## [Description of the task]
Within the entries underneath, how many lines include the string "front"? State only the number.

## [Data supplied]

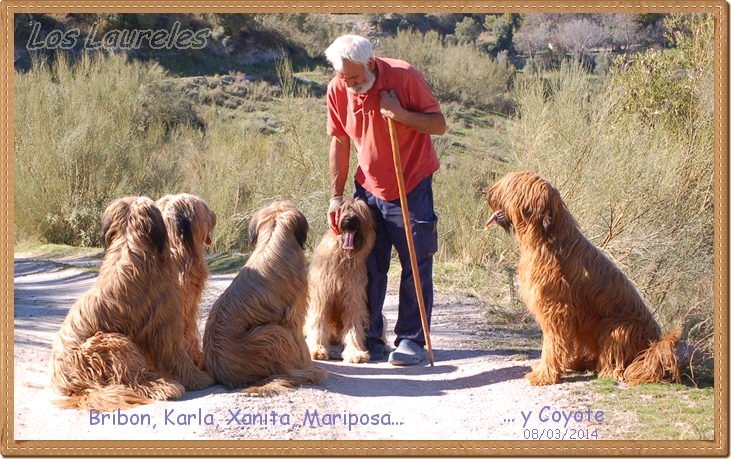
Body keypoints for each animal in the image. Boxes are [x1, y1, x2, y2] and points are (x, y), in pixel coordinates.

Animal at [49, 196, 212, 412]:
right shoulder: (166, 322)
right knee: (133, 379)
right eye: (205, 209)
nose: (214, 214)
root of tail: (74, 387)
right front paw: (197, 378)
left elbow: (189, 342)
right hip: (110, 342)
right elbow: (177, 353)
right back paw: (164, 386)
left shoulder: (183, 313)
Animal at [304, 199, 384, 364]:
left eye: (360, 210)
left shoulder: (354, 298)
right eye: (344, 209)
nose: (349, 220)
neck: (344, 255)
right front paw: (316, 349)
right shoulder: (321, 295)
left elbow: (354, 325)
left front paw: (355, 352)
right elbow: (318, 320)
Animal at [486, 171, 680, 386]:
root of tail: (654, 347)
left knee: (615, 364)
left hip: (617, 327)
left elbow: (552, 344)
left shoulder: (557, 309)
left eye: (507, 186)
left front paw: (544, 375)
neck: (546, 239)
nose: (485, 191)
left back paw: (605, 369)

==

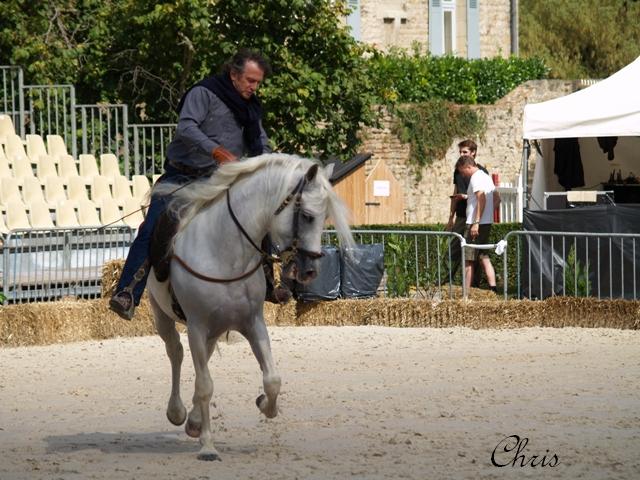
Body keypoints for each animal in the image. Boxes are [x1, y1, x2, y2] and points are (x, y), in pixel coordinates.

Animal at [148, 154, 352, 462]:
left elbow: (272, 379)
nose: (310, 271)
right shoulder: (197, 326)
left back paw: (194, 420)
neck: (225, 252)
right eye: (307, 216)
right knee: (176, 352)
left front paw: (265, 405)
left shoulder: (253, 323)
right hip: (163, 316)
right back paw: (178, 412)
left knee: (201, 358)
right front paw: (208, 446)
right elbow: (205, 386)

* * *

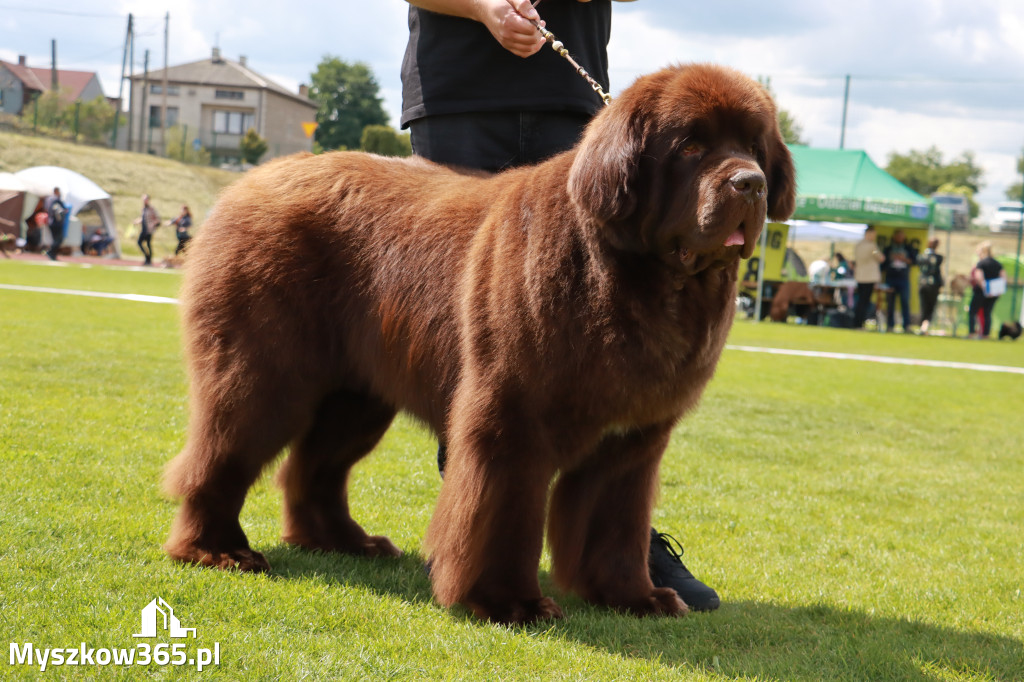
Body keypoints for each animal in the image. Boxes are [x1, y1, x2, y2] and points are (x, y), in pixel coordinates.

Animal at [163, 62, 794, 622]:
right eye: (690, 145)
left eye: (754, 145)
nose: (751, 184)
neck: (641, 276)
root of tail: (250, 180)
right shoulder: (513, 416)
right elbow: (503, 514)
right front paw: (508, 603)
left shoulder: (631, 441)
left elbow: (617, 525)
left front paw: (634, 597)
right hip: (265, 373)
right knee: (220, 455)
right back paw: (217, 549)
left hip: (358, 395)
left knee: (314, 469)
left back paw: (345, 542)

## [Solution]
8